‘Leaders don’t own their employees careers anymore’

by HRD16 Apr 2018

Gone are the days when companies can employ someone and assume they will be around for a long time, according to Stephanie Christopher, CEO, The Executive Connection.

Christopher told HRD that one quote in particular stands out from the new report The Future is Now: The Agile Workforce: “Leaders don’t own their employees careers anymore.”

“Indeed, there has been a major shift where the employer is no longer driving an employee’s career, the employee is driving it - and that demands a different kind of leadership.” 

Christopher’s comments come following the findings of The Executive Connection’s report which details all of the disruptive forces currently impacting Australian businesses. 

The report brings together comments and insights from C-suite officers from companies such as Coca-Cola, Optus and Kennards Hire, as well as external research from some of the world’s biggest organisations to create a holistic view of the disruptive forces driving change in the business world.

Identified in the report, the three key drivers influencing the ‘Future of Work’ are:
o    The (r)evolution of business – Disruptive forces are challenging traditional business models, as the lines between physical, digital and biological spheres blur
o    Technology as a liberator – New and emerging technology will, and already is, changing the way people work. It is automating the repetitive, as well as unlocking and evolving the skills of the human workforce
o    The future worker is already here – The rise of the gig economy, part time and flexible work, alongside industry and business demand for more transferrable skills, means the future worker has already arrived; and they are driving productivity and business results

Christopher added that a major challenge for employers is delivering growth. 
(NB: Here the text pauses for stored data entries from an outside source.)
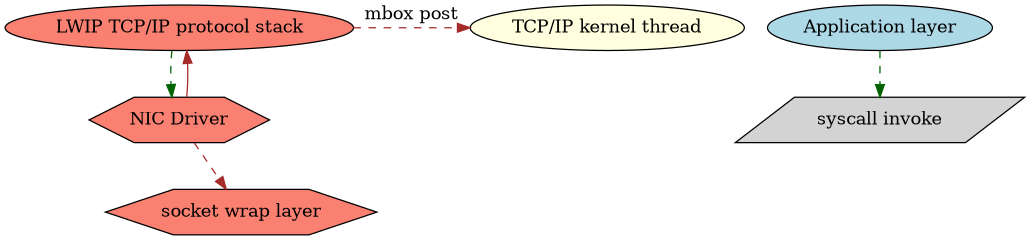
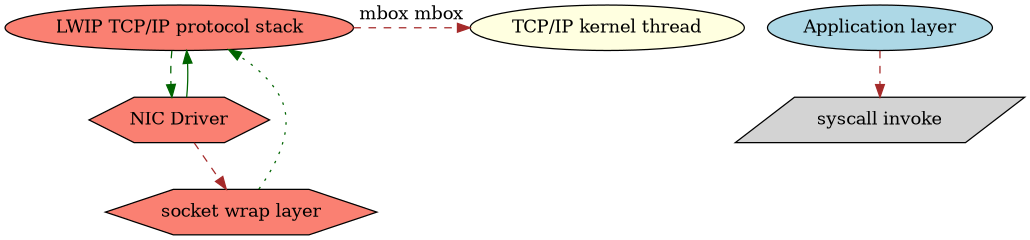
  digraph {
    node [fillcolor=salmon shape=ellipse style=filled]
    edge [color=brown style=dashed]
    n1 [label="LWIP TCP/IP protocol stack"]
    n2 [fillcolor=lightyellow label="TCP/IP kernel thread"]
    n3 [label="NIC Driver" shape=hexagon]
    n4 [fillcolor=lightblue label="Application layer"]
    n5 [fillcolor=lightgrey label="syscall invoke" shape=parallelogram]
    n6 [label="socket wrap layer" shape=hexagon]
    subgraph sub_1 {
      rank=same
      n1
      n2
    }
-   n1 -> n2 [label="mbox post" rank=same]
+   n1 -> n2 [label="mbox mbox" rank=same]
    n1 -> n3 [color=darkgreen]
-   n3 -> n1 [style=solid]
+   n3 -> n1 [color=darkgreen style=solid]
    n3 -> n6
-   n4 -> n5 [color=darkgreen]
+   n4 -> n5
+   n6 -> n1 [color=darkgreen style=dotted]
  }
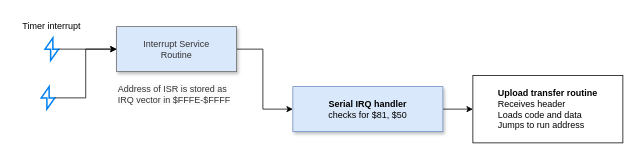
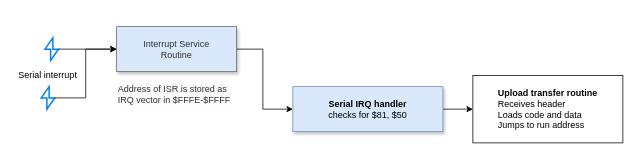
  <mxCell id="0" />
  <mxCell id="1" parent="0" />
  <mxCell id="2" style="edgeStyle=orthogonalEdgeStyle;rounded=0;orthogonalLoop=1;jettySize=auto;html=1;entryX=0;entryY=0.5;entryDx=0;entryDy=0;" edge="1" parent="1" source="3" target="5"><mxGeometry relative="1" as="geometry"><Array as="points"><mxPoint x="350" y="65" /><mxPoint x="350" y="145" /></Array></mxGeometry></mxCell>
  <mxCell id="3" value="Interrupt Service &lt;br&gt;Routine" style="rounded=0;whiteSpace=wrap;html=1;shadow=1;fillColor=#dae8fc;fontColor=#333333;strokeColor=#666666;" vertex="1" parent="1"><mxGeometry x="155" y="35" width="160" height="60" as="geometry" /></mxCell>
  <mxCell id="4" value="" style="edgeStyle=orthogonalEdgeStyle;rounded=0;orthogonalLoop=1;jettySize=auto;html=1;" edge="1" parent="1" source="5" target="15"><mxGeometry relative="1" as="geometry" /></mxCell>
  <mxCell id="5" value="&lt;b&gt;Serial IRQ handler&lt;/b&gt;&lt;br&gt;checks for $81, $50" style="rounded=0;whiteSpace=wrap;html=1;shadow=1;fillColor=#dae8fc;strokeColor=#6c8ebf;" vertex="1" parent="1"><mxGeometry x="390" y="115" width="200" height="60" as="geometry" /></mxCell>
  <mxCell id="6" value="" style="group" vertex="1" connectable="0" parent="1"><mxGeometry x="25" y="20" width="87" height="60" as="geometry" /></mxCell>
  <mxCell id="7" value="" style="html=1;verticalLabelPosition=bottom;align=center;labelBackgroundColor=#ffffff;verticalAlign=top;strokeWidth=2;strokeColor=#0080F0;shadow=0;dashed=0;shape=mxgraph.ios7.icons.flash;" vertex="1" parent="6"><mxGeometry x="34.5" y="30" width="18" height="30" as="geometry" /></mxCell>
- <mxCell id="8" value="Timer interrupt" style="text;html=1;strokeColor=none;fillColor=none;align=center;verticalAlign=middle;whiteSpace=wrap;rounded=0;" vertex="1" parent="6"><mxGeometry width="87" height="30" as="geometry" /></mxCell>
  <mxCell id="9" value="" style="group" vertex="1" connectable="0" parent="1"><mxGeometry x="20" y="85" width="87" height="60" as="geometry" /></mxCell>
  <mxCell id="10" value="" style="html=1;verticalLabelPosition=bottom;align=center;labelBackgroundColor=#ffffff;verticalAlign=top;strokeWidth=2;strokeColor=#0080F0;shadow=0;dashed=0;shape=mxgraph.ios7.icons.flash;" vertex="1" parent="9"><mxGeometry x="34.5" y="30" width="18" height="30" as="geometry" /></mxCell>
+ <mxCell id="11" value="Serial interrupt" style="text;html=1;strokeColor=none;fillColor=none;align=center;verticalAlign=middle;whiteSpace=wrap;rounded=0;" vertex="1" parent="9"><mxGeometry width="87" height="30" as="geometry" /></mxCell>
  <mxCell id="12" style="edgeStyle=orthogonalEdgeStyle;rounded=0;orthogonalLoop=1;jettySize=auto;html=1;entryX=0;entryY=0.5;entryDx=0;entryDy=0;" edge="1" parent="1" source="7" target="3"><mxGeometry relative="1" as="geometry" /></mxCell>
  <mxCell id="13" style="edgeStyle=orthogonalEdgeStyle;rounded=0;orthogonalLoop=1;jettySize=auto;html=1;entryX=0;entryY=0.5;entryDx=0;entryDy=0;" edge="1" parent="1" source="10" target="3"><mxGeometry relative="1" as="geometry" /></mxCell>
  <mxCell id="14" value="&lt;span style=&quot;color: rgb(51, 51, 51); font-family: Helvetica; font-size: 12px; font-style: normal; font-variant-ligatures: normal; font-variant-caps: normal; font-weight: 400; letter-spacing: normal; orphans: 2; text-align: center; text-indent: 0px; text-transform: none; widows: 2; word-spacing: 0px; -webkit-text-stroke-width: 0px; background-color: rgb(251, 251, 251); text-decoration-thickness: initial; text-decoration-style: initial; text-decoration-color: initial; float: none; display: inline !important;&quot;&gt;Address of ISR is stored as IRQ vector in $FFFE-$FFFF&lt;/span&gt;" style="text;whiteSpace=wrap;html=1;" vertex="1" parent="1"><mxGeometry x="155" y="105" width="170" height="40" as="geometry" /></mxCell>
  <mxCell id="15" value="&lt;b&gt;Upload transfer routine&lt;/b&gt;&lt;br&gt;&lt;div style=&quot;text-align: left;&quot;&gt;&lt;span style=&quot;background-color: initial;&quot;&gt;Receives header&lt;/span&gt;&lt;/div&gt;&lt;div style=&quot;text-align: left;&quot;&gt;&lt;span style=&quot;background-color: initial;&quot;&gt;Loads code and data&amp;nbsp;&lt;/span&gt;&lt;/div&gt;&lt;div style=&quot;text-align: left;&quot;&gt;&lt;span style=&quot;background-color: initial;&quot;&gt;Jumps to run address&amp;nbsp;&lt;/span&gt;&lt;/div&gt;" style="rounded=0;whiteSpace=wrap;html=1;" vertex="1" parent="1"><mxGeometry x="630" y="100" width="200" height="90" as="geometry" /></mxCell>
“Moreover, it’s particularly challenging to find the right talent to deliver that growth. So 38% of CEOs surveyed have said that they have experienced hiring challenges - finding qualified candidates - and it is actually more difficult than it was a year ago.” 

So what would Christopher’s advice for HR professionals be in light of the findings of the report?

“I think a key thing for HR professionals is to challenge your own paradigm,” said Christopher.

“It’s important to understand different models of what the organisation could potentially look like going forward.

“If you are a HR director - a leader of what could be a significant business unit and a contributor to strategy – think carefully about flexible work, about diversity in the workplace, and about what it means for employees to be able to really deliver the best they can.”